The Association of Independent Commercial Producers, or AICP, is an American not for profit organization that represents the interests of United States companies that specialize in commercial production. Its members work in various media—film, video, digital—for advertisers and agencies. Founded in 1972, the association has national offices in New York City and Los Angeles as well as regional chapters.

In 2018, the AICP merged with the Association of Independent Creative Editors (AICE)—the former trade association for post production—under the AICP banner. The association promotes and advocates for independent production and post companies.

The AICP's purpose is to disseminate industry information; represent the production and post companies within the advertising industry, in labor negotiations and before governmental officials; create industry standards; and provide professional development. Every year they produce The AICP Show, The Art & Technique of the American Commercial, as well as The Next Awards, which honor marketing innovations in emerging media. Both events take place at The Museum of Modern Art in New York City. An AICP Show Honor is considered one of the top advertising accolades in the U.S., and each year the work honored is made a part of the archives of the Department of Film at MoMA.
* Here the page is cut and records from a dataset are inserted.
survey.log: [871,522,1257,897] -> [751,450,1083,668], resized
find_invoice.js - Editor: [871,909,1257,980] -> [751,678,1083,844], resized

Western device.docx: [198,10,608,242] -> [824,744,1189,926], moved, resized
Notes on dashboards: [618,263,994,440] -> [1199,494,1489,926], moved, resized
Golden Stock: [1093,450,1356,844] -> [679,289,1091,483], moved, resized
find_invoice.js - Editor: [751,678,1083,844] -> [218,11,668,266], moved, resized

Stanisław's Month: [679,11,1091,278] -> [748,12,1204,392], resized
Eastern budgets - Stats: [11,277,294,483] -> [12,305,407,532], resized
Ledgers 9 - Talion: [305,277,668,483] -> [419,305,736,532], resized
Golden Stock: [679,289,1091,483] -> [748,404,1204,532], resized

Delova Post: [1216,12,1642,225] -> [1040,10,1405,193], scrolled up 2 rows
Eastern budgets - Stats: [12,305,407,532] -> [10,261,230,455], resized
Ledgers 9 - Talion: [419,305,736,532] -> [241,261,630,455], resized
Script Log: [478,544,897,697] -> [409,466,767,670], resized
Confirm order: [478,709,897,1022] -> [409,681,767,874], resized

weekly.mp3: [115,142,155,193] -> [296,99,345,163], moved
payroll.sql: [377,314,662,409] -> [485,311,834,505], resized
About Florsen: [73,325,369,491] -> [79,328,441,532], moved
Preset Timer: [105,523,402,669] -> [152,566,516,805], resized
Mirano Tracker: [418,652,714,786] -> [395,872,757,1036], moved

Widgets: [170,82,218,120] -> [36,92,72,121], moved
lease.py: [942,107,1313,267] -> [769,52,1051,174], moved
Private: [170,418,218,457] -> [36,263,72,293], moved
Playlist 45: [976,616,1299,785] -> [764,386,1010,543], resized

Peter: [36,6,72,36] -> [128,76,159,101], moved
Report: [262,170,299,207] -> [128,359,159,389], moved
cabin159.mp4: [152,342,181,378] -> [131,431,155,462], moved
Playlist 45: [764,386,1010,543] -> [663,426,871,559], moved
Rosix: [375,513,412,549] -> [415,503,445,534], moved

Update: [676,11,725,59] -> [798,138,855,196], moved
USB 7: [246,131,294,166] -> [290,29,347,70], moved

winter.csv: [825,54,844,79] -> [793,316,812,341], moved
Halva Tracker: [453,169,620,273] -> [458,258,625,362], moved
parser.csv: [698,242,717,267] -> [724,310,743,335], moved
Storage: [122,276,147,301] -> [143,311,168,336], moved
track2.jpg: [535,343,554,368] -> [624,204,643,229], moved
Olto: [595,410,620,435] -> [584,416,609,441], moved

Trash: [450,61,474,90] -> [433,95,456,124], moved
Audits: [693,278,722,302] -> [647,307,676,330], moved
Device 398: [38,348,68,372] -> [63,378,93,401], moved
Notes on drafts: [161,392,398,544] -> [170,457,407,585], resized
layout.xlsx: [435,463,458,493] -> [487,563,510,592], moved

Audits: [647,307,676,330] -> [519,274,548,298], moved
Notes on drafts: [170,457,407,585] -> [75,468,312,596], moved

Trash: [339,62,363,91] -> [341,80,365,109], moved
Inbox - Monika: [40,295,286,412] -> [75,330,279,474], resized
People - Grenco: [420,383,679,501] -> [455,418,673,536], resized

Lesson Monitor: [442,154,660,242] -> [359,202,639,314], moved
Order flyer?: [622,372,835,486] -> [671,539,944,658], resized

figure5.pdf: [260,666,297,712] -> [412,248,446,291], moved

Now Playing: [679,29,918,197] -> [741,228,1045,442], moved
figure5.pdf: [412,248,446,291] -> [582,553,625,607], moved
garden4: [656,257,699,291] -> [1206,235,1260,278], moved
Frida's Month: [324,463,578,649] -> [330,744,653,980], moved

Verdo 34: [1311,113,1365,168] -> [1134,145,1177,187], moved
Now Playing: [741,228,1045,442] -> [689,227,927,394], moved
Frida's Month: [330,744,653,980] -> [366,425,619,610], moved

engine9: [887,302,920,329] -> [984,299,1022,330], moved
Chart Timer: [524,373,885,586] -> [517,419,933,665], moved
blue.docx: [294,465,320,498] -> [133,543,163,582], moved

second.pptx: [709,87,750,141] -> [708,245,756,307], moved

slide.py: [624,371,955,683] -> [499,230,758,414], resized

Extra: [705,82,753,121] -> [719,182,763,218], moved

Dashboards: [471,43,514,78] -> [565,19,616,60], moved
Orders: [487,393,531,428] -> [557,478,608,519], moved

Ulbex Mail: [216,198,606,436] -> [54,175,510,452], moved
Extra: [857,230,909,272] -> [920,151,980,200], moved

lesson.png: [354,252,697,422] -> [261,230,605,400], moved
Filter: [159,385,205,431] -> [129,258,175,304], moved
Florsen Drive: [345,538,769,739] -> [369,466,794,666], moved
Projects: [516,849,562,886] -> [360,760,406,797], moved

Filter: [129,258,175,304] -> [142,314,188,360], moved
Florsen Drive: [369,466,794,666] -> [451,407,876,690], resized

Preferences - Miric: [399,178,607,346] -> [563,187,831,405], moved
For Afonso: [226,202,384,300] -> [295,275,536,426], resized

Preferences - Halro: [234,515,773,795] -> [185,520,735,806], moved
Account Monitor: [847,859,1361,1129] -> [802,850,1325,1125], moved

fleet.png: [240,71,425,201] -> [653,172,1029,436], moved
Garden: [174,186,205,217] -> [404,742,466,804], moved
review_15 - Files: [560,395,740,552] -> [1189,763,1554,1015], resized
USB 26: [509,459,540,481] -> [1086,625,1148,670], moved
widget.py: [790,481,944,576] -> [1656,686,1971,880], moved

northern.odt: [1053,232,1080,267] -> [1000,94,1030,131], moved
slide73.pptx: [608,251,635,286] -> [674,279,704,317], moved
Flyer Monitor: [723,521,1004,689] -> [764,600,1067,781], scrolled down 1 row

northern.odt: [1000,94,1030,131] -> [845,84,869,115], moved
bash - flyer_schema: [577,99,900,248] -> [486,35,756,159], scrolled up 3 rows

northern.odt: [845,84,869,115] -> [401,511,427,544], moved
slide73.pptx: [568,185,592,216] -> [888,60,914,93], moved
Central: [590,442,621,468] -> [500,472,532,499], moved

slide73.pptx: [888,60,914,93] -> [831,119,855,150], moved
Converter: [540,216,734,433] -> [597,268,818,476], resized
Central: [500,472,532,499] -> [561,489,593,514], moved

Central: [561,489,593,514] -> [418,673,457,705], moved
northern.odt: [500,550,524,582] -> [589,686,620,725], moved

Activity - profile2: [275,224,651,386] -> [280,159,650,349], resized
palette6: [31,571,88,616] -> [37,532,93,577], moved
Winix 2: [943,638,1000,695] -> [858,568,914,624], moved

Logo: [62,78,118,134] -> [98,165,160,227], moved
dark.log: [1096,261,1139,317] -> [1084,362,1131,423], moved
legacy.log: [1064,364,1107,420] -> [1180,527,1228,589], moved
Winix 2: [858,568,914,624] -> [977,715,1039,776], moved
In 2016, in conjunction with the Directors Guild of America, the AICP announced a new initiative to promote diversity and inclusion called the CDDP – Commercial Directors Diversity Program. The mission of the CDDP is to foster awareness and increase directing opportunities for women and other groups historically underrepresented in commercial directing. The first showcase of CDDP participants' work was presented in 2017. The program expanded in 2018 to include mentoring opportunities and workshops in addition to the showcase.